In “Meditations on Love”, Susanna Wallumrød introduce una sessione ritmica nuova nel lavoro. Il risultato è senz’altro da apprezzare. Resta fedele al suo approccio minimalista ma con una sterzata dinamica e potente.

Credit: Ida Fiskaa

In “Triangle” del 2016, la cantante e compositrice norvegese ha raccontato la religione e la morte. In “Meditations on Love”, dopo aver trascorso cinque anni a scrivere materiale, Susanna racconta le difficoltà di mantenere l’amore. Quando si parla d’amore, moltissime canzoni celebrano la felicità di un nuovo inizio e la tristezza per la fine di una storia. In questo album, invece, stiamo tra le pieghe di una relazione, sempre in bilico tra l’essere sana e l’essere tossica.

Questo dualismo e questa tensione di fondo si riflettono nella musica e nel cantato. La voce è ora elegante e ora aggressiva, ora vulnerabile e ora affilata. Avant-jazz, avant-pop e avant-folk vanno a braccetto, sorretti da un minimalismo di fondo. Abbiamo Susanna Wallumrød alla voce, prepared grand piano e mellotron. La sua Magical Orchestra è composta da: Juhani Silvola al programming, prepared grand piano e percussioni Morten Barrikmo ai clarinetti Dag Erik Knedal Andersen e Ane Marthe Sørlien Holen alle percussioni Harald Lassen al sassofono Navighiamo tra droni di mellotron, punteggiature free jazz, tastiere oscure, scosse orchestrali e raffiche di fiati. Si tratta di un album intimo, essenziale, con suoni spesso ridotti all’osso. Le melodie eteree sono spesso costruite intorno a semplici progressioni anche se, come dicevamo all’inizio, in questo disco la sessione ritmica (sempre nel concetto di minimalismo) è di grande impatto, specialmente in alcuni brani. L’uso del silenzio e della pausa è particolarmente efficace.
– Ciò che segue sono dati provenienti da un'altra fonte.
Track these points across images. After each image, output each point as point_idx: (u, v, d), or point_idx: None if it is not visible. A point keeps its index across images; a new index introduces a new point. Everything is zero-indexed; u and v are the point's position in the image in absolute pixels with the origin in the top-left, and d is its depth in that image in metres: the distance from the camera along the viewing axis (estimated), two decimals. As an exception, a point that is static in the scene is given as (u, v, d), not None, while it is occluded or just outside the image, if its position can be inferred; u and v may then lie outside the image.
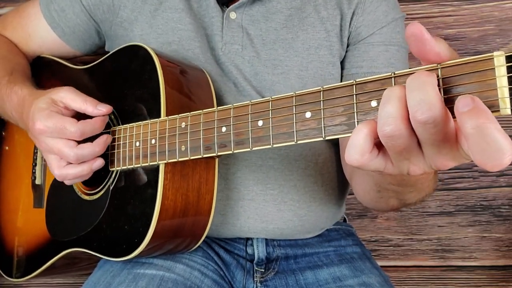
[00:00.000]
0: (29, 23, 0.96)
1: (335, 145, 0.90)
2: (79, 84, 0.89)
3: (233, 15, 0.86)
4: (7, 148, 1.01)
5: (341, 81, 0.87)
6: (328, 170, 0.90)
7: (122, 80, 0.80)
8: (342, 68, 0.89)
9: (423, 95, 0.39)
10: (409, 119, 0.41)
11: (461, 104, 0.37)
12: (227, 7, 0.86)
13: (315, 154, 0.88)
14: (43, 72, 0.99)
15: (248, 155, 0.84)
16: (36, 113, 0.73)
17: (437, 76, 0.42)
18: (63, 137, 0.72)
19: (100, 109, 0.74)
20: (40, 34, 0.95)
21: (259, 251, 0.88)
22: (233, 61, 0.85)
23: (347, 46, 0.89)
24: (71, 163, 0.74)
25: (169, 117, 0.69)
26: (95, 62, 0.88)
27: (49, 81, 0.97)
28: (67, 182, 0.78)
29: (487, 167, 0.37)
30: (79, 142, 0.73)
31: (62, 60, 0.96)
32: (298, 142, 0.52)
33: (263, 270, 0.88)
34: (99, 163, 0.75)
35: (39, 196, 0.91)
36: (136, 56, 0.78)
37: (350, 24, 0.87)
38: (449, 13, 1.22)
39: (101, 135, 0.75)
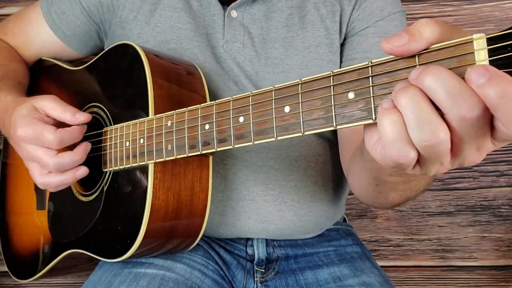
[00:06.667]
0: (30, 27, 0.96)
1: (335, 146, 0.90)
2: (74, 86, 0.90)
3: (234, 13, 0.86)
4: (13, 152, 1.01)
5: None
6: (328, 170, 0.91)
7: (113, 79, 0.80)
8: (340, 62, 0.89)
9: (460, 88, 0.36)
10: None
11: (474, 76, 0.35)
12: (228, 5, 0.86)
13: (315, 155, 0.88)
14: (42, 75, 0.99)
15: (248, 155, 0.84)
16: (18, 119, 0.72)
17: (415, 63, 0.40)
18: (42, 145, 0.71)
19: (78, 117, 0.73)
20: (42, 38, 0.95)
21: (259, 251, 0.88)
22: (234, 59, 0.85)
23: (344, 40, 0.89)
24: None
25: (156, 116, 0.69)
26: (88, 63, 0.88)
27: (47, 84, 0.97)
28: (51, 190, 0.78)
29: None
30: (60, 150, 0.72)
31: (59, 62, 0.96)
32: (278, 138, 0.51)
33: (263, 270, 0.88)
34: (83, 171, 0.75)
35: (41, 198, 0.91)
36: (125, 55, 0.77)
37: (349, 19, 0.87)
38: (449, 13, 1.22)
39: (84, 141, 0.75)
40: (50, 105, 0.73)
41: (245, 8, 0.86)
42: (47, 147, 0.71)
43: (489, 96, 0.34)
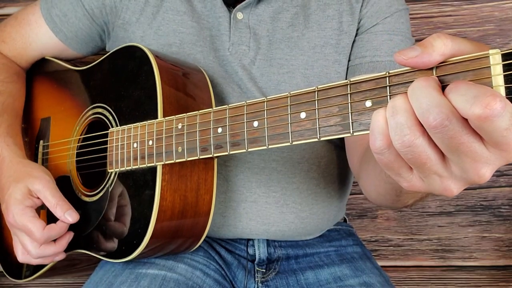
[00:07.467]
0: (29, 31, 0.95)
1: (337, 147, 0.90)
2: (78, 86, 0.89)
3: (240, 15, 0.85)
4: None
5: (346, 74, 0.87)
6: (330, 172, 0.90)
7: (120, 80, 0.80)
8: (348, 61, 0.88)
9: (429, 99, 0.38)
10: (422, 127, 0.40)
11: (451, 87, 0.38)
12: (233, 7, 0.85)
13: (318, 157, 0.88)
14: (45, 75, 0.98)
15: (250, 157, 0.84)
16: (11, 204, 0.76)
17: (432, 75, 0.41)
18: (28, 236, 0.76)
19: (67, 218, 0.76)
20: (42, 40, 0.95)
21: (260, 251, 0.88)
22: (240, 61, 0.85)
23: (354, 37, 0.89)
24: None
25: (166, 118, 0.69)
26: (93, 64, 0.87)
27: (50, 84, 0.97)
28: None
29: None
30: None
31: (62, 62, 0.96)
32: (293, 143, 0.52)
33: (264, 270, 0.88)
34: (60, 257, 0.80)
35: None
36: (133, 57, 0.78)
37: (358, 17, 0.87)
38: (449, 13, 1.22)
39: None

Uno degli aspetti più affascinanti dell’album è la capacità di Susanna di evocare emozioni complesse attraverso una semplicità apparente, sia nella musica che nei testi. “Everyone Knows” apre il disco con un respiro avant-jazz e avant-pop. Questo primo brano è uno di quelli dove è più evidente la novità ritmica. “Big Dreams” si distende in una progressione melodica ipnotica che accoglie un testo semplice ma potente. “C’è un cuore che desidera essere libero. C’è un’anima che vaga nella notte.” “Ho grandi sogni per te.” “I Took Care Of Myself” è frenetica, trascinante e ossessiva come i King Crimson. “Black Heart” rispecchia il titolo, è una tetra e oscura ballata in slow motion cadenzata da tamburi e riverberi. “Elephant Song” è forse il pezzo più avant-jazz, ed è una performance delicata e deliziosa, con un crescendo di tamburi nella parte finale. “Battles” è marziale, gotica, spettrale. Uno dei pezzi migliori del disco. “A Swallow” è un folk etereo con una grande inquietudine di sottofondo. Inquietudine sommersa che, a dire il vero, si manifesta in tutto l’album. “Where Has The Love Gone” ricorda la traccia d’apertura ma si presenta più dolcemente per poi diventare una vera e propria power ballad (sempre alla maniera di Susanna) verso la fine.

“I Was Never Here” chiude il disco e ricorda Bjork sotto morfina. Un lavoro musicalmente ineccepibile, di grande livello e promosso a pieni voti ma, ci raccomandiamo, è un disco da maneggiare con cautela e non è per tutti i gusti.